### [Raw data]
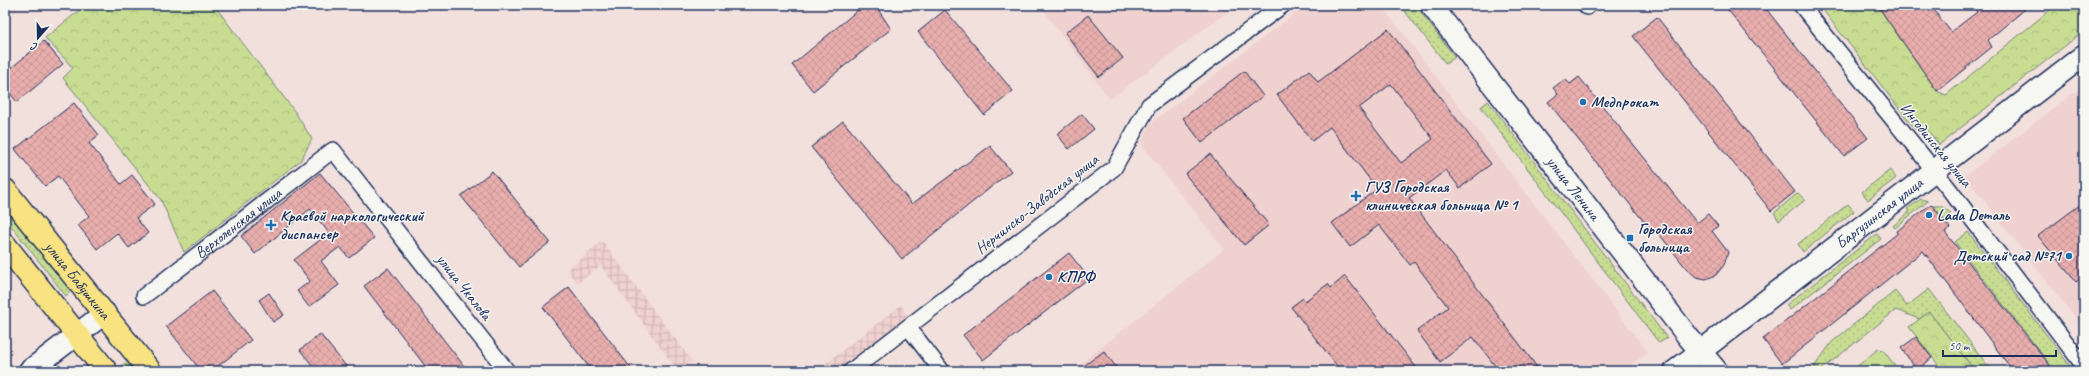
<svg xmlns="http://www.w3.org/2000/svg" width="2089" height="376" font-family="Caveat,sans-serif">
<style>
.built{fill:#efd1cf}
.industrial{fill:url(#industrial-grid)}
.grass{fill:url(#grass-dots);stroke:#728678}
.park{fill:url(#park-crowns);stroke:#728678}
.pitch{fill:#c8dd92;stroke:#728678}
.building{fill:url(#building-cross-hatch);stroke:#1b2f5e;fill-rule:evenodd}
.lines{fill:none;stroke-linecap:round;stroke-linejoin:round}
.minor-casing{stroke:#1b2f5e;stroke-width:18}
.secondary-casing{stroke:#1b2f5e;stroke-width:24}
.primary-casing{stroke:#1b2f5e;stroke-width:25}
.minor{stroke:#f6f6f2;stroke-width:15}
.secondary{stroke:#f6f6f2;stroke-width:21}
.primary{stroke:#f8e281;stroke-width:22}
.poi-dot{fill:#1f6fb2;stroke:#f6f6f2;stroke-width:1.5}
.labels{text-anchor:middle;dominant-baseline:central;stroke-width:3;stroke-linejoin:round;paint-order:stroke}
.poi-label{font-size:16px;font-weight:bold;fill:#1b2f5e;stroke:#f6f6f2;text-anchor:start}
.street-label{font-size:16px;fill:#1b2f5e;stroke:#f6f6f2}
</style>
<defs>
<pattern id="industrial-grid" width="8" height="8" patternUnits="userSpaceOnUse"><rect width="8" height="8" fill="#efd1cf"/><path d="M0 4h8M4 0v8" fill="none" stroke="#ccb4b4"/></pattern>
<pattern id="grass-dots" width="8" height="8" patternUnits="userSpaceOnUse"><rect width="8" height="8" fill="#c8dd92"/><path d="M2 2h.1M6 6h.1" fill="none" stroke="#abbe80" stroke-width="1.8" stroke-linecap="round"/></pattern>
<pattern id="park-crowns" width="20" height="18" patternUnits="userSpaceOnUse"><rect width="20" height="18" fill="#c8dd92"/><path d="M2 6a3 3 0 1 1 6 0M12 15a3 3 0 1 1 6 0" fill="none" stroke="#abbe80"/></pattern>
<pattern id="building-cross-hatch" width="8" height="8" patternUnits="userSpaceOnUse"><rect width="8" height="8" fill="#e9aead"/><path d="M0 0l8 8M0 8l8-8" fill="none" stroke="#c79697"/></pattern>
</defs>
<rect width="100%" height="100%" fill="#f2e0dd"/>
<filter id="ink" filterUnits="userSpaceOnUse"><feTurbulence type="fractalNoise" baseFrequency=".025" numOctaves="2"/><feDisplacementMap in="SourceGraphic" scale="8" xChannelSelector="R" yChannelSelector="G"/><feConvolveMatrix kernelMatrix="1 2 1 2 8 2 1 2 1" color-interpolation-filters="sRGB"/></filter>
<g filter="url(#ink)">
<g class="built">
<path d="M5,5H23L5,17Z"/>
<path d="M1039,5H1237L1110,99Z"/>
<path d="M1306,5H1381L1648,352L1624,371H1072L1224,249L1141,144L1150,124Z"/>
<path d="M2084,85V329L1965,176Z"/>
</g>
<g class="industrial">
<path d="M602,241L692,361L677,370L601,266L577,283L567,270Z"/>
<path d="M901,305L909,319L842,371H816Z"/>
</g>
<g class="grass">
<path d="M1400,5H1415L1455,57L1446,64Z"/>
<path d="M1488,101L1667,338L1659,343L1481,107Z"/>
<path d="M1890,170L1896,178L1868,200L1862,192Z"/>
<path d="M1798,193L1805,200L1779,221L1774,213Z"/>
<path d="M1921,199L1928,201L1895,228L1893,226L1910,211L1907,209Z"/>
<path d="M1848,204L1854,211L1803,252L1798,244Z"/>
<path d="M1933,206H1941L1951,213L1945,221Z"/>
<path d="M5,207L71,291L66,296L5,218Z"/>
<path d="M1968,232L2074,371H2055L1955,242Z"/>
<path d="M1877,234L1881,239L1790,310L1786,305Z"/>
<path d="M1929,289L1992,371H1975L1929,312L1919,319L1896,310L1820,371L1814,367L1832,342L1895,291L1907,306Z"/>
<path d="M127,362L135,371H122L119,367Z"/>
</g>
<g class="park">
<path d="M86,5H214L295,112L312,139L301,160L184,252L161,200L63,78L73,68L45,38Z"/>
<path d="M1819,5H1877L1937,91L1946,95L2056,5H2084V31L1939,145L1926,128L1915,129Z"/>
<path d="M1929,312L1975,371H1943L1909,327Z"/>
</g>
<path class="pitch" d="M1878,349L1883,350L1899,371H1853L1854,369Z"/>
<g class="building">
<path d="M864,5H875L891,29L813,91L792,65Z"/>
<path d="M1724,5H1763L1868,138L1844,156Z"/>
<path d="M1877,5H1930L1951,32L1977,12L1971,5H2030L1988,40L1992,47L1937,91Z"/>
<path d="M945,10L1013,91L984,115L918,32Z"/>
<path d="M1088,15L1123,58L1099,77L1065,33Z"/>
<path d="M1657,17L1795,192L1771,211L1633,36Z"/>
<path d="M1388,29L1491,164L1460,188L1446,170L1409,198L1540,371H1499L1473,337L1440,362L1417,331L1448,307L1414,262L1410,265L1379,225L1350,247L1332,223L1377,189L1330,127L1312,141L1277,95L1309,70L1318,82ZM1391,84L1433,139L1401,163L1359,108Z"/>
<path d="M44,41L63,64L17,102L5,87V73Z"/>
<path d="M1244,71L1263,96L1202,143L1183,118Z"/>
<path d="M1579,77L1697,223L1708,214L1718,226L1712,231L1728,252L1724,265L1716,275L1706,279L1696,277L1686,268L1656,230L1653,233L1548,102L1558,94L1553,88L1565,79L1570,84Z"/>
<path d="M74,103L99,135L89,143L121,184L132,175L155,204L136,218L148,233L129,248L117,233L97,249L78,225L89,216L58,176L45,186L15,149Z"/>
<path d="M1082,114L1094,129L1069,149L1057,134Z"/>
<path d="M843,121L912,204L990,146L1011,171L902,259L811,147Z"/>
<path d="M1210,154L1269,225L1244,245L1185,174Z"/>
<path d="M492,171L550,242L519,267L461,196Z"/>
<path d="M320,173L374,238L349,258L340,247L321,261L339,285L309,307L297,291L310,281L294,260L329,233L310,209L255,254L241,236Z"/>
<path d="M2084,202V276L2076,282L2038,236Z"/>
<path d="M1931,204L1950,228L1945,232L2054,371H2013L1923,251L1782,364L1763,339L1898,233L1897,231Z"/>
<path d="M1069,253L1089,278L983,360L963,335Z"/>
<path d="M388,268L468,371H429L364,286Z"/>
<path d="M1345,276L1419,371H1341L1291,307L1303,298L1305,301L1328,284L1331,288Z"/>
<path d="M569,287L633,371H592L543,307Z"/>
<path d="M212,291L251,340L212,371H201L166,326Z"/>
<path d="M269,293L284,315L273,322L259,300Z"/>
<path d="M320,334L350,371H317L300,350Z"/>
<path d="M1916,337L1932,358L1917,370L1901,348Z"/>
<path d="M1104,351L1119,371H1077Z"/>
</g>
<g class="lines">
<defs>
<g id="minor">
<path d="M1801,5L1949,189L2084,366"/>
<path d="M1587,7L1589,5"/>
<path id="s1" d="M144,296L333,150L507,371"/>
<path d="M908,327L942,371"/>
<path d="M851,371L1114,168L1149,105L1283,5"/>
</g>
<g id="secondary">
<path id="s2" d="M1431,5L1689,338L1717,371"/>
<path d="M29,371L105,313"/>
<path id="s3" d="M1675,371L2084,55"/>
</g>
<g id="primary">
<path id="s4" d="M5,190L150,371"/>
<path d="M5,245L106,371"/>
</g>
</defs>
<use href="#minor" class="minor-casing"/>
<use href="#secondary" class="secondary-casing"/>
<use href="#primary" class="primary-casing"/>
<use href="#minor" class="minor"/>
<use href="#secondary" class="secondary"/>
<use href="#primary" class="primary"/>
</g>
</g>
<g class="poi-dot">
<circle cx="1583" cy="102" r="4"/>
<path d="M1354 190h4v4h4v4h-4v4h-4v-4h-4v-4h4z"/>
<circle cx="1929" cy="215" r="4"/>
<path d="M269 219h4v4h4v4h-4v4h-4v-4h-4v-4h4z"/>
<rect x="1626" y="234" width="8" height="8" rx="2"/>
<circle cx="2069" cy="256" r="4"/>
<circle cx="1049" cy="277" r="4"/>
</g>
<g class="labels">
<g class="poi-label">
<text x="1591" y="102">Медпрокат</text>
<text x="1365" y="187">ГУЗ Городская<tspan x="1365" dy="18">клиническая больница № 1</tspan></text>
<text x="1937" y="215">Lada Dеталь</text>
<text x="280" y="216">Краевой наркологический<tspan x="280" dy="18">диспансер</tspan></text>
<text x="1638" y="229">Городская<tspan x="1638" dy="18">больница</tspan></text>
<text x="2061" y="256" text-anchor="end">Детский сад №71</text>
<text x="1057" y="277">КПРФ</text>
</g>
<g class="street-label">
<text transform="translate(1936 145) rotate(51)">Ингодинская улица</text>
<text stroke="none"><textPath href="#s2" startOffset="232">улица Ленина</textPath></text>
<text transform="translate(1037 204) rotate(-38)">Нерчинско-Заводская улица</text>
<text stroke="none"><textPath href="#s3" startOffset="258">Баргузинская улица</textPath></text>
<text stroke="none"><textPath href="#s1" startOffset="119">Верхоленская улица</textPath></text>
<text stroke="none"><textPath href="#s4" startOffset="116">улица Бабушкина</textPath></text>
<text transform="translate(464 287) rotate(52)">улица Чкалова</text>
</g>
</g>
<rect width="2089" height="376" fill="none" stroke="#f6f6f2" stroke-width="20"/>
<rect x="10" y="10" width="2069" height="356" fill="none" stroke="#1b2f5e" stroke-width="1.5" filter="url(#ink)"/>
<g transform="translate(38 38) rotate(200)" stroke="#f6f6f2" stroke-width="3" paint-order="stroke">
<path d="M0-3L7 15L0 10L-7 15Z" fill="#1b2f5e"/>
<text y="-6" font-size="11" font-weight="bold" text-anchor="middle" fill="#1b2f5e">С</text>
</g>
<path d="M1943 350v6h113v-6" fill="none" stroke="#1b2f5e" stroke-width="2"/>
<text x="1949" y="350" font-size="12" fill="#1b2f5e" stroke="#f6f6f2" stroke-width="3" paint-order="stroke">50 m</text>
</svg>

### [Work to be completed]
Give a count of the lines above that include the word "casing", and add nothing to it.

### [Answer to this exercise]
6